Après la pause, place à une œuvre monumentale de Gustav Mahler : Das Lied von der Erde. Cette suite de six lieder est composée pour grand orchestre symphonique, ténor et alto. Mais la partie d’alto peut être chantée par un baryton, comme c’est d'ailleurs le cas ici. L’effectif de l’harmonie est considérable tout comme l’utilisation de deux harpes, célesta et, plus rare, la mandoline. Au total, ce sont près de 100 artistes qui s’unissent pour nous proposer une excellente version de cette pièce au discours riche de Mahler, elle aussi inspirée par des poèmes chinois.

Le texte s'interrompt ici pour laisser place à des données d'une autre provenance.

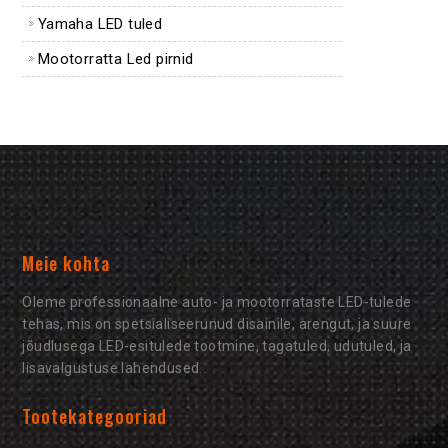
Yamaha LED tuled
Mootorratta Led pirnid
Meie kohta
Oleme professionaalne auto- ja mootorrataste LED-tulede
tehas, mis on spetsialiseerunud disainile, arengut, ja suure
jõudlusega LED-esitulede tootmine, tagatuled, udutuled, ja
lisavalgustuse lahendused.
Tootekategooriad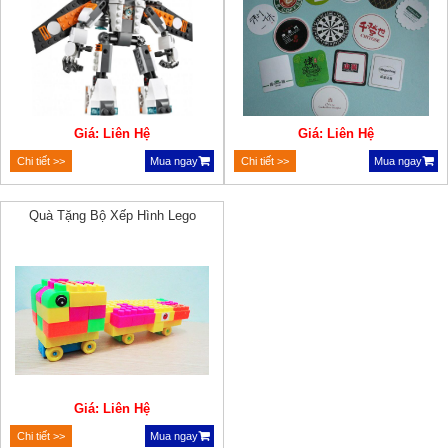
Giá: Liên Hệ
Giá: Liên Hệ
Chi tiết >>
Mua ngay
Chi tiết >>
Mua ngay
Quà Tặng Bộ Xếp Hình Lego
Giá: Liên Hệ
Chi tiết >>
Mua ngay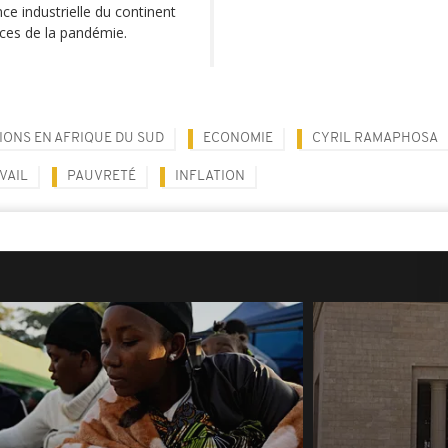
ce industrielle du continent
ces de la pandémie.
IONS EN AFRIQUE DU SUD
ECONOMIE
CYRIL RAMAPHOSA
VAIL
PAUVRETÉ
INFLATION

Après une introduction en fanfare avec des cors grandioses, un sentiment de tristesse nous envahit doucement. Le ténor allemand Thomas Mohr fait preuve d’une belle présence vocale. Malgré le côté sombre, la fin de ce mouvement est étincelante est apporte un peu de lumière. Le deuxième mouvement voit le baryton chanter avec amertume sur un espèce de flot de vagues dans les cordes. De nombreuses interventions de l’harmonie viennent ponctuer le discours du chanteur. Le troisième mouvement commence avec une harmonie enjouée. Le ténor inspire la jeunesse et l’insouciance de celle-ci. Après un solo du Konzertmeister, les bassons viennent sublimer la partie chantée par le ténor. Le quatrième mouvement commence par une brève introduction orchestrale avant l’arrivée du baryton. S’ensuivent des moments grandioses où clarinettes et hautbois lèvent leurs instruments en jouant. De plus, il faut souligner la justesse dans le registre aigu des violons, c’est assez impressionnant. L'interprétation du cinquième mouvement est enivrante et voit le ténor tirer sa révérence avec malice, à l’instar d’un passage nasillard assez comique. Les cordes font preuves d’intensité tandis qu’une harmonie dynamique donne du relief. Cette œuvre considérable se termine avec le mouvement Adieu. Solennité et gravité sont de mise, bien que des passages célestes apportent un sentiment d’espoir. La mandoline fait son apparition avec une douce mélodie. Les nombreux solos et interventions de l’harmonie sont d’une grande précision. Notons que les harpes et le célesta ressortent très bien malgré cet effectif orchestral imposant.
En conclusion, la phalange polonaise sous la direction de Jacek Kaspszyk nous propose une merveilleuse version de cette pièce. L’équilibre des pupitres, les nuances, les contrastes, la justesse, tout y est. Et les deux chanteurs font preuve de qualités vocales et scéniques indéniables.